O cargo de presidente do Tribunal Regional Federal da 2ª Região foi exercido, respectivamente, pelos seguintes desembargadores federais: 1 - Romario Rangel (1989-1991); 2 - Paulo Freitas Barata (1991-1993); 3 - Julieta Lunz (1993-1995); 4 - Ney Magno Valadares (1995-1997); 5 - Tania Heine (1997-1999); 6 - Alberto Nogueira (1999-2001); 7 - Arnaldo Lima (2001-2003); 8 - Valmir Peçanha (2003-2005); 9 - Frederico Gueiros (2005-2007); 10 - Castro Aguiar (2007-2009); 11 - Paulo Espírito Santo (2009-2011); e 12 - Maria Helena Cisne Cid (2011-2013).

Também há o cargo de Vice-Presidente do tribunal, sendo na atual gestão (2011-2013) exercido pelo desembargador federal Raudênio Bonifacio Costa, que tomou posse na segunda instância para preencher vaga de merecimento no final de junho/1998.

Existe ainda o cargo de Corregedor-Regional, exercido atualmente pelo desembargador federal André Fontes (2011-2013). A gestão anterior foi exercida pelo desembargador federal Sergio Schwaitzer (2009-2011), que teve na função de auxílio os Juízes Federais convocados Paulo André Espirito Santo e Fátima Maria Novelino Sequeira.

A Corregedoria-Regional da Justiça Federal da 2ª Região é, em resumo, a unidade do Tribunal Regional Federal encarregada do exercício, na primeira instância (Seções Judiciárias do Rio de Janeiro e Espírito Santo), das seguintes funções: a) orientação, normatização, regulação e estatística dos serviços judiciários; b) fiscalização dos serviços judiciários e o respectivo acompanhamento; c) administração da estrutura organizacional judiciária e da composição humana judicial; d) investigação, orientação, normatização e disciplinamento de condutas funcionais; e) atendimento e orientação da Sociedade e dos jurisdicionados acerca dos serviços judiciários e das condutas funcionais; e f) recepção de reclamação disciplinar, diante de infração administrativa disciplinar praticada por Magistrado ou serventuários.

Quanto à primeira instância, a segunda região continuou a ser ampliada, recebendo parte dos cargos de juiz federal substituto criados pela Lei n. 8.235, de 19/09/1991. A Lei n. 8.535, de 16/12/1992, também criou 35 novas varas na 2ª Região.
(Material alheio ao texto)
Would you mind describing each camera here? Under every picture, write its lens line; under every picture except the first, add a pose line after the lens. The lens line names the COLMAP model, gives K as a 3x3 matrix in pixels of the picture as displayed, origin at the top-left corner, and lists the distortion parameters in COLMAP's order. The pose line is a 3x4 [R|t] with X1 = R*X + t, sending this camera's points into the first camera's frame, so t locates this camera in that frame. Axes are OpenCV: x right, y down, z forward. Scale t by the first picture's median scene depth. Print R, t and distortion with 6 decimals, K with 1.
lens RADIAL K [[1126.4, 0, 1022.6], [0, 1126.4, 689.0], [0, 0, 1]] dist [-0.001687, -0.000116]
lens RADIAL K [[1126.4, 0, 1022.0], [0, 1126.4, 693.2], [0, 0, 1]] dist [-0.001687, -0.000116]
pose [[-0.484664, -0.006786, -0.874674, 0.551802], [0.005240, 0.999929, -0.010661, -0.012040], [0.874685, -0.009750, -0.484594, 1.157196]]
Finalmente, a Lei n. 9.788, de 19/02/1999, por sua vez, criou outras 15 novas varas na 2ª Região.

Por derradeiro, a Lei n. 10.772, de 21 de novembro de 2003, criou 27 novas varas federais na 2ª Região, além de prever a criação adicional de 7 cargos de juiz federal substituto, igualando, finalmente o número de cargos entre os quadros de juiz federal e de juiz federal substituto.
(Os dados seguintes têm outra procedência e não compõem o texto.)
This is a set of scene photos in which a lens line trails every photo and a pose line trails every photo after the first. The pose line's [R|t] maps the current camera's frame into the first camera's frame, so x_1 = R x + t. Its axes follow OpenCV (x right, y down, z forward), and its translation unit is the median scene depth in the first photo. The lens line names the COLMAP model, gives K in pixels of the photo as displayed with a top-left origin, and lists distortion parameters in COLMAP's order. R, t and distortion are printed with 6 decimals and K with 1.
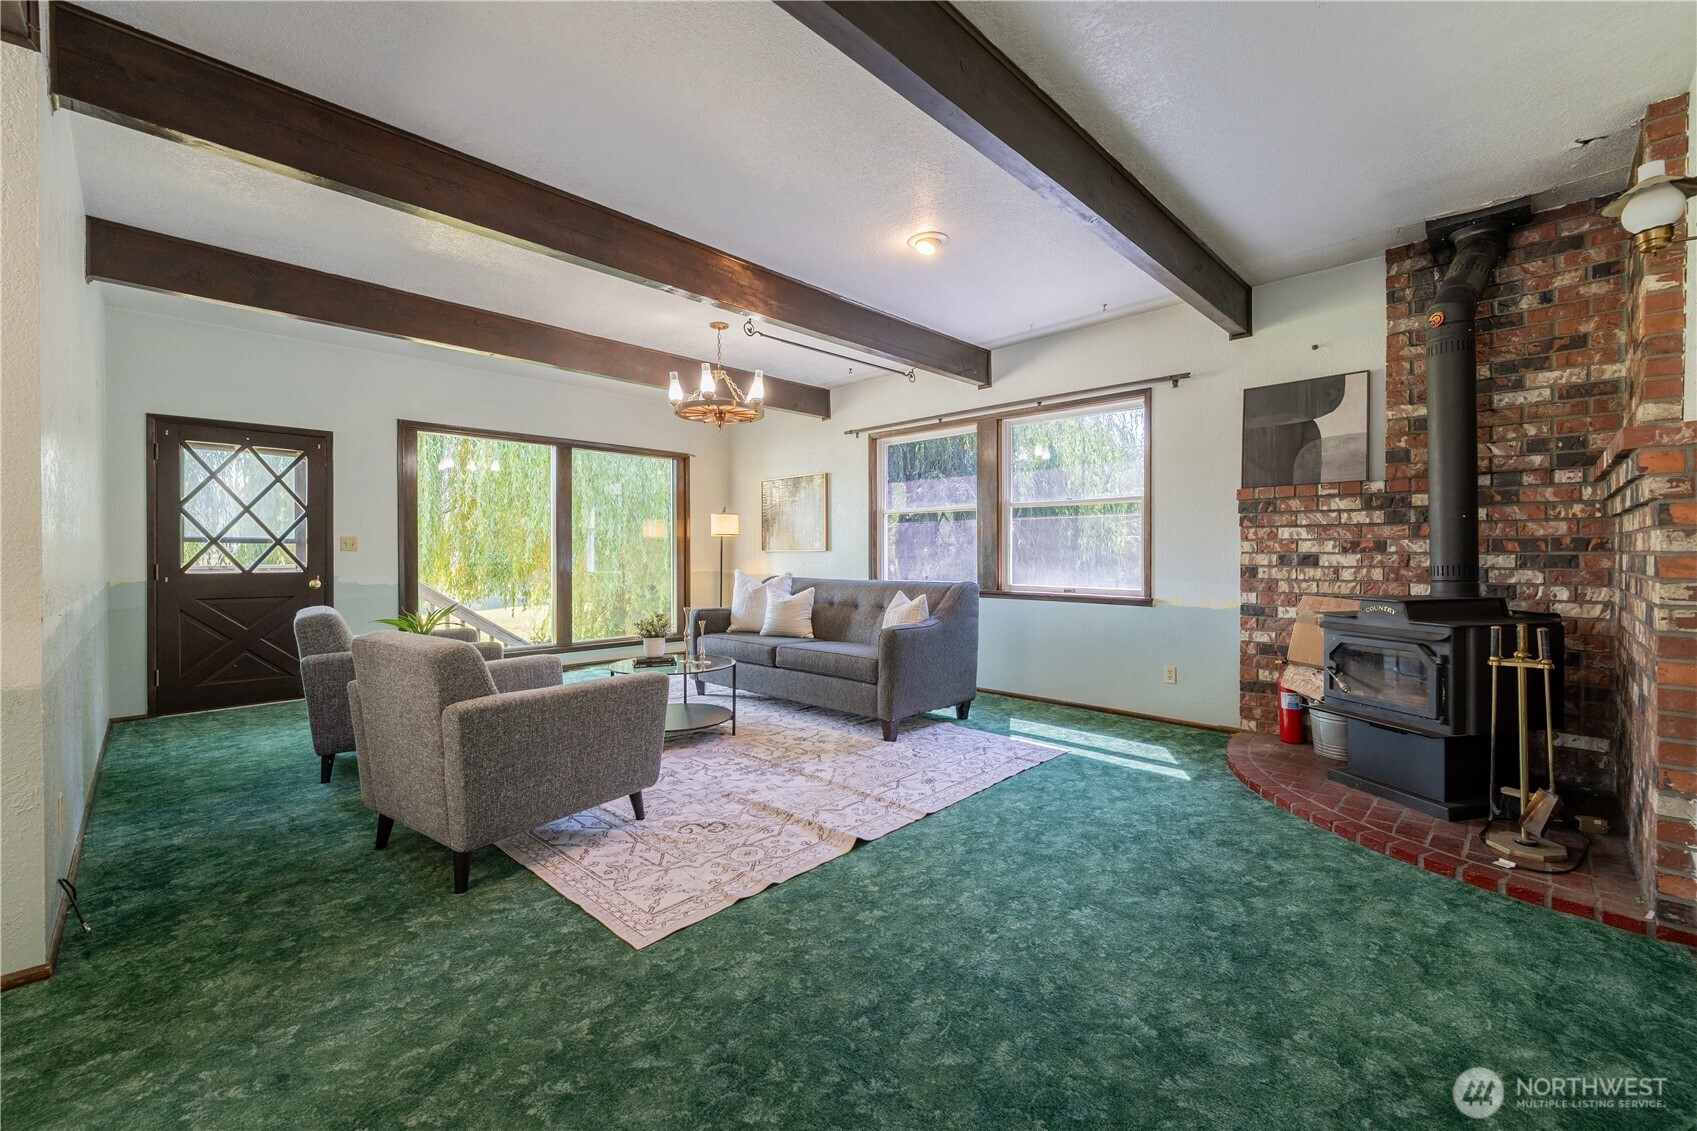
lens RADIAL K [[698.0, 0, 844.7], [0, 698.0, 560.5], [0, 0, 1]] dist [-0.000740, -0.000301]
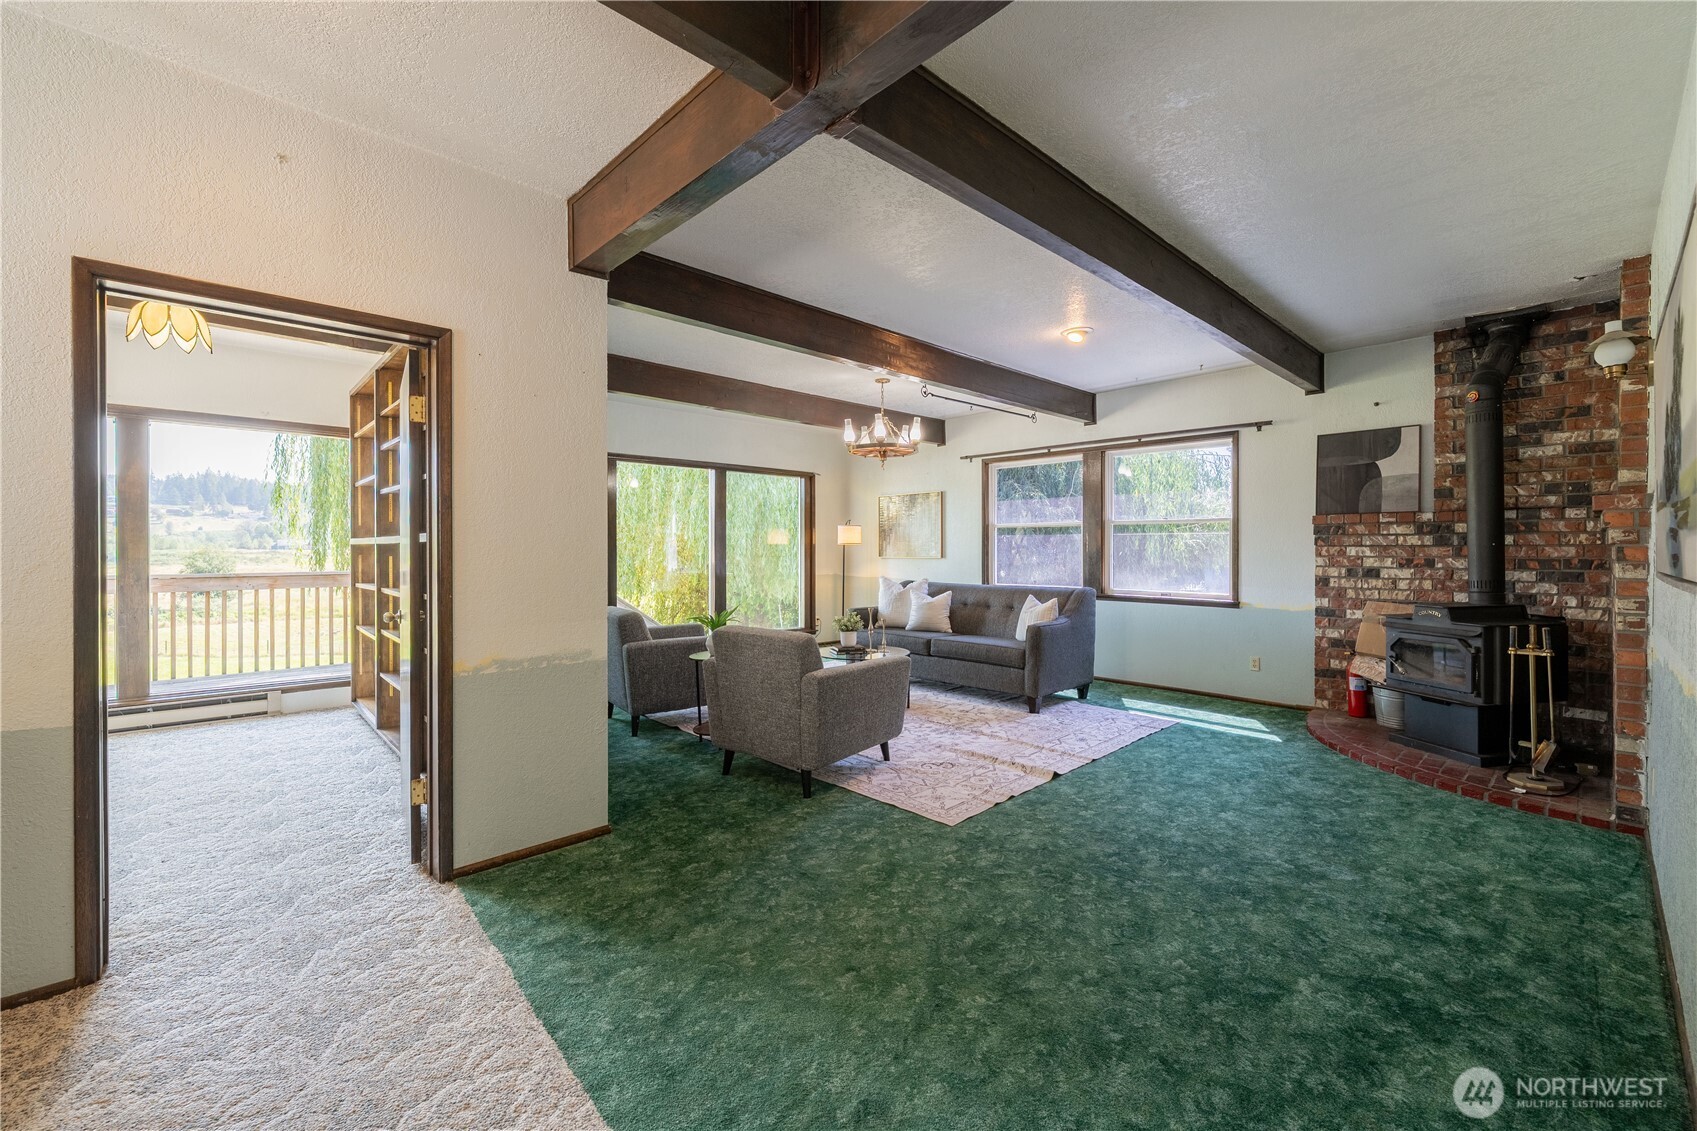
lens RADIAL K [[701.2, 0, 850.7], [0, 701.2, 553.3], [0, 0, 1]] dist [-0.000498, -0.000480]
pose [[0.999342, 0.001431, -0.036234, -0.279306], [-0.001550, 0.999993, -0.003262, -0.036512], [0.036229, 0.003316, 0.999338, -0.365179]]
Na atualidade, portanto, existem 124 varas federais na 2ª Região, estando distribuídas da seguinte forma: 104 na Seção Judiciária do Rio de Janeiro e 20 na Seção Judiciária do Espírito Santo.

Hoje o Tribunal Regional Federal da 2ª Região é responsável por 20% do volume processual nacional.

Não só instalou-se fisicamente, mas também afirmou-se no cenário político-social desses Estados, exercendo, com proficiência, sua função de aplicar o Direito, utilizando, para isso, todos os recursos técnicos disponíveis e investindo no aperfeiçoamento funcional de seus servidores.

Sua importância no cenário jurídico é destacada pelas inúmeras e relevantes matérias de interesse coletivo que tramitam nesta Corte, destacando-se as de natureza previdenciária e tributária, e pelos debates jurídicos fomentados por seus Juízes nas sessões de julgamento.